TEXTO FUENTE:
La Asamblea Legislativa fue tajante en cuanto a los impuestos a educación y canasta básica —y es de aplaudir— pero deja al Estado sin ¢91 mil millones que le hacen falta. Pareciera que hay que llevar al extremo al erario para que considere la reducción del gasto y es que está comprobado que para lograr finanzas sanas ante una crisis, sí son necesarios los impuestos —esto no nos lo quitamos—, pero el grueso debe canalizarse en las vías de recorte al gasto.

No somos el primer país que tiene problemas en finanzas, es típico que la administración sea precisamente pésima administrando sus bienes —que lo digan los terrenos perdidos en el Triángulo de la Solidaridad, para poner un ejemplo— y hace lo mismo con lo que se refiere a presupuesto e inversión.

Para hablar de países que han sacado la tarea adelante, está Estonia. En 2009 tenía un panorama tétrico, que sacó adelante sí, aumentando los impuestos (el IVA llegó al 20%) pero el Estado se apretó la faja reduciendo el salario de los funcionarios, recortando la retribución de cargos públicos y asesores, reduciendo el presupuesto público, reformando las pensiones, cerrando instituciones con duplicidad de funciones, vendiendo activos inmobiliarios en desuso y reduciendo significativamente las subvenciones.

El cambio no fue bien recibido, la gente no quiere pagar impuestos y el gobierno no quiere reducir su gasto, sin embargo, el sacrificio debe ser de todos, no solo de los ciudadanos y del sector privado; es justo que quien más está gastando y donde está la fuga de dinero, sea el que se recorte de manera radical.

PREGUNTAS DE ESTUDIO:
1. Devuelve, copiado sin cambios, el fragmento del texto sobre las finanzas públicas que va desde "No somos el" hasta "presupuesto e inversión.", ambos incluidos.
2. Según el texto sobre las finanzas públicas, ¿por qué debe ser el Estado quien se recorte de manera radical? Responde en una a tres oraciones.
3. Escribe lo que sigue en el texto sobre las finanzas públicas a partir de su última oración.

CONJUNTO DE ENTRADAS:
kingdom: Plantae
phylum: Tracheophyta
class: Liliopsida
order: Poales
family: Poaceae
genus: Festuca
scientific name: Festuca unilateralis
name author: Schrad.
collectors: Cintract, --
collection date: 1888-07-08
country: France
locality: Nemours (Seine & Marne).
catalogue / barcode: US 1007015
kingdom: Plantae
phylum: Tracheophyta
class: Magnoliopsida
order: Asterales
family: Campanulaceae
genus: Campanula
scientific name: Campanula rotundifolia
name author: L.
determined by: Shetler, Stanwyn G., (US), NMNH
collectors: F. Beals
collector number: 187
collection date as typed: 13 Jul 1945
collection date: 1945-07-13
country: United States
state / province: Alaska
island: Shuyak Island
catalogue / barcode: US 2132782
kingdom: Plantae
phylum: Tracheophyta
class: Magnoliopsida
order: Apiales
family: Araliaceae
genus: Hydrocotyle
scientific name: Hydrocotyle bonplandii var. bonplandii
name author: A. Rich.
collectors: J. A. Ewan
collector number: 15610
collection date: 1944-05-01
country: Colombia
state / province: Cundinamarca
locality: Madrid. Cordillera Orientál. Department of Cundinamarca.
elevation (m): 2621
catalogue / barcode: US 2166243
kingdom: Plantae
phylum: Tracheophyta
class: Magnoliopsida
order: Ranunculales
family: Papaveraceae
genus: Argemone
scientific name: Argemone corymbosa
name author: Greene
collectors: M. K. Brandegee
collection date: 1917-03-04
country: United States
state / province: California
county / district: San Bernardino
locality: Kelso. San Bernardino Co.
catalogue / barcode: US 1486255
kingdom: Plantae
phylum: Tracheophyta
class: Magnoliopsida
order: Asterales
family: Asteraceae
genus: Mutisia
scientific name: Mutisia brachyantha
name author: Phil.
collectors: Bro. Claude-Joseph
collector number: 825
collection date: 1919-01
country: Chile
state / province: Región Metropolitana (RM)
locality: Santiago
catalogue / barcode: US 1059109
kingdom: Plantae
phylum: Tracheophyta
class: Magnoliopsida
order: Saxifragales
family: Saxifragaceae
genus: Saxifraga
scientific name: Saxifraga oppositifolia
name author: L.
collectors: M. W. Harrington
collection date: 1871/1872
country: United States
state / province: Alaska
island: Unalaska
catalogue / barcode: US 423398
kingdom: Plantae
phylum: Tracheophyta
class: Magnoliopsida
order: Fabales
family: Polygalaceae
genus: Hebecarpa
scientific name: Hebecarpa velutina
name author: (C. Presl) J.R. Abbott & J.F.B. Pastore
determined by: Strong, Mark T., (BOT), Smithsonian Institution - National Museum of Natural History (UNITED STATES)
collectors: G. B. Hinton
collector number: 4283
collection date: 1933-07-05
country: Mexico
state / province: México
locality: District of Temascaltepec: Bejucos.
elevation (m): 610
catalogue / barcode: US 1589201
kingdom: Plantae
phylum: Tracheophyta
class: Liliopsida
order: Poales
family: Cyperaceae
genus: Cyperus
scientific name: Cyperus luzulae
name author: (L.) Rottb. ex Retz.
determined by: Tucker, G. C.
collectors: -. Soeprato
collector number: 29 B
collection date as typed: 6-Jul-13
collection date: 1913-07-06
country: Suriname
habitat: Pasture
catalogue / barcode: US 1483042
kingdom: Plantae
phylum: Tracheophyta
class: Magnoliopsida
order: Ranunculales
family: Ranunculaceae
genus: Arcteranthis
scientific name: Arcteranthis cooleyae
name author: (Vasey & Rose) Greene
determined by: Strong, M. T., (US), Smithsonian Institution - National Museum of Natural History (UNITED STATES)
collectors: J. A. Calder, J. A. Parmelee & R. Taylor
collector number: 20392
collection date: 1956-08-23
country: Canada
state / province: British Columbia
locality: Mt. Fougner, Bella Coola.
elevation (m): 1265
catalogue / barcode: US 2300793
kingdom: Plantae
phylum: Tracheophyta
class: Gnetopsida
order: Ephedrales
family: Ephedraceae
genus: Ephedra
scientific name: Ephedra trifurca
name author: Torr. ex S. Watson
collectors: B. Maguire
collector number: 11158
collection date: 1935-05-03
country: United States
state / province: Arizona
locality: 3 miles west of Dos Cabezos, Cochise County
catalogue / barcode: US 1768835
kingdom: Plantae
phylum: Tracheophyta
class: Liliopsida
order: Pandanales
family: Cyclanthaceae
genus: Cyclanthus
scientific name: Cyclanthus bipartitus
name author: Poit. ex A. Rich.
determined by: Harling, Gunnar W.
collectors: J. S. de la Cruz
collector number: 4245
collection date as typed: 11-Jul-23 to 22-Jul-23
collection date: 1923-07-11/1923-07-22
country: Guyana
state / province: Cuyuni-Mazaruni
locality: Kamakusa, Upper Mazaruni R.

RESPUESTAS DEL EJERCICIO:
1.
No somos el primer país que tiene problemas en finanzas, es típico que la administración sea precisamente pésima administrando sus bienes —que lo digan los terrenos perdidos en el Triángulo de la Solidaridad, para poner un ejemplo— y hace lo mismo con lo que se refiere a presupuesto e inversión.

2. Porque el sacrificio debe ser de todos, no solo de los ciudadanos y del sector privado. Es justo que se recorte quien más está gastando y donde está la fuga de dinero.

3.
Las medidas que se tomaron eran de emergencia y los recortes fueron tan significativos, que esto permitió que en el plazo de tres a seis años las finanzas se fueran saneando y se devolvieran posteriormente a cargas impositivas bajas.

Establecer un flat tax o un impuesto plano, fue la respuesta que encontraron para evitar las evasiones y lograr recaudar la mayoría de tributos, sin queja alguna de los contribuyentes, el Estado no colapsó, sino que se volvió más eficiente. Se creó un impuesto a las Sociedades que al igual maneja una tasa plana del 20%, pero no sobre los beneficios de las empresas, sino para el reparto de los dividendos.

A la fecha Estonia no ha vuelto a tener números rojos, atrae a la inversión extranjera, los estonios son felices en su país y los que se habían ido regresaron, la búsqueda de una vida mejor se puede dar en su propio país.

Como conversamos en mi página de Facebook, este gobierno está incursionando en el tema negado del recorte del gasto, pero se mantiene al mínimo respecto a las necesidades reales. Costa Rica necesita de un trabajo en equipo, ya se cedió y torció la mano para aumentar los impuestos, ahora es necesario el recorte. Don Carlos Alvarado nos deja claro su discurso asertivo y sus ganas de quedar bien con la mayoría de la población, pero llegó la hora de dejar de ser “amigo de todos”, un presidente no tiene como obligación “caer bien”, tiene la obligación de tomar las decisiones que beneficien a la mayoría, aunque a algunos no les gusten de las medidas que se tomen.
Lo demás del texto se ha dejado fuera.